Co-Production News Opinion social care

Why Care Workers Must Shape the System

Karolina Gerlich, Chief Executive, The Care Workers’ Charity

Care workers are central to delivering care, yet too often excluded from shaping it. Karolina Gerlich, Chief Executive at The Care Workers’ Charity, explores why moving from inclusion to true co-production is essential to creating a system that reflects reality and works for everyone.

Walk into most conferences shaping the future of adult social care and look at who is on the panel. You will find commissioners, senior leaders and policymakers. You will find people who have spent careers thinking about care. What you will rarely find is a care worker.

That absence is not incidental. It reflects something systemic about how the sector values, or fails to value, the people doing the work. Strategies get written, frameworks are published and guidance gets issued. Something essential is missing from all of them – the knowledge that only comes from being present where care actually happens. Knowledge that comes from understanding not just what a policy says but what it means practically when you are the person expected to implement it.

Social care has a long history of decisions being made about care workers rather than with them. The expertise that care workers hold, built through their daily relationship and accumulated professional judgement and proximity to the people they support, has too often been treated as less than essential. The result is guidance that does not reflect the realities of the job and systems designed without adequate understanding of what they were being designed for.

Co-production is the answer to that gap. Not consultation, not token representation, but partnership in which care workers help shape the decisions, tools and systems that define their working lives and the lives of the people they support. As someone who has worked in care, this is not an abstract principle. It is the difference between work that reflects reality and work that does not.

At The Care Workers’ Charity, co-production is not just a project. It is a discipline. Our Advisory Board and Champions network ensures that care workers with genuine demographic diversity are involved in shaping our work from the outset. Voices of Care brings the workforce together in a shared forum so that their collective experience has somewhere to go and something to influence. When we developed guidance on the responsible use of AI in adult social care, we did it with care workers, alongside Oxford University’s Centre for Ethics in AI, because guidance that does not reflect the realities of those expected to follow it is not really guidance at all. The same principle shaped our work with care workers on a guide to CQC. Our survey work, with our 2027 Carer Wellbeing Survey now live, remains one of the most direct ways we listen to what the workforce is actually experiencing.

The Rayne Foundation’s support for this work reflects a shared conviction: that investing in care worker voice is not peripheral. It is foundational.

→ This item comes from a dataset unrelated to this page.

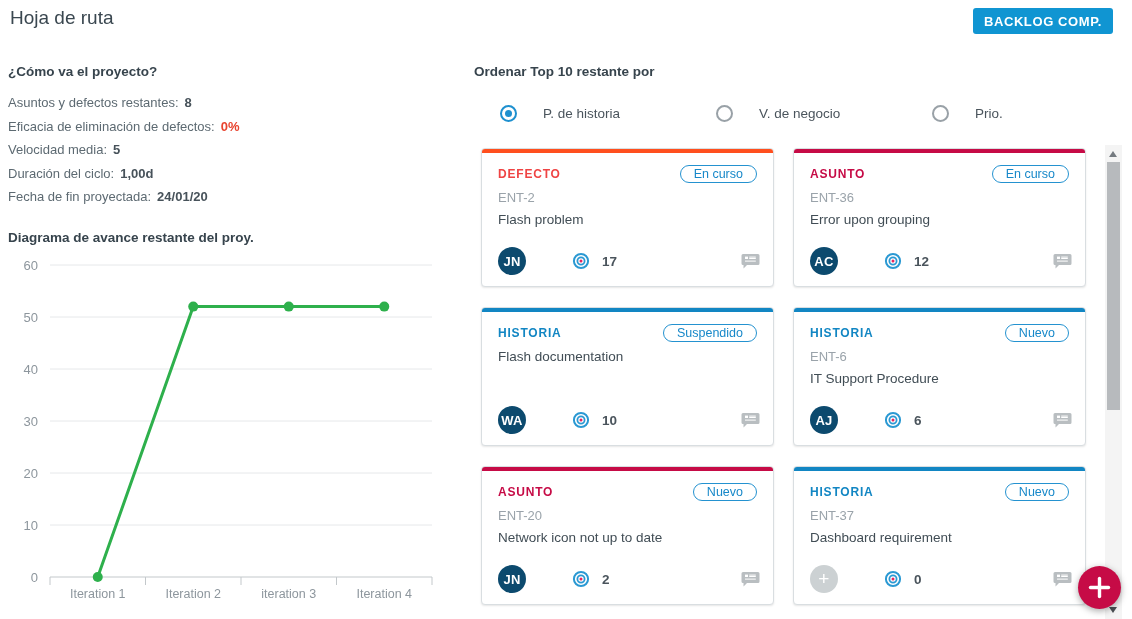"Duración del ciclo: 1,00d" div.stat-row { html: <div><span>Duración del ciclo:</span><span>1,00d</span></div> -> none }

What these efforts have in common is not complexity. They require commitment, and they require a willingness to slow down and do things properly. But the barrier to doing them is lower than the sector sometimes assumes. What is required, above all, is the belief that care workers belong in the room where decisions are made because the work is worse without them.

Too much of what gets decided about social care is still decided without the people who deliver it. Too many strategies are shaped by people who have never held this job, and it shows in the gap between what those strategies promise and what care workers experience on the ground. Care workers carry extraordinary responsibility, often in difficult circumstances and with limited resources. They hold relationships, deep knowledge and practical wisdom that are genuinely irreplaceable. Leaving that out of how the sector thinks does not just feel wrong. It produces worse outcomes for everyone, including the people drawing on care.

Inclusion is a starting point. It matters and it should not be taken for granted. But co-production is where the real work begins: the harder, more honest process of building something together that actually reflects the world care workers live and work in every day.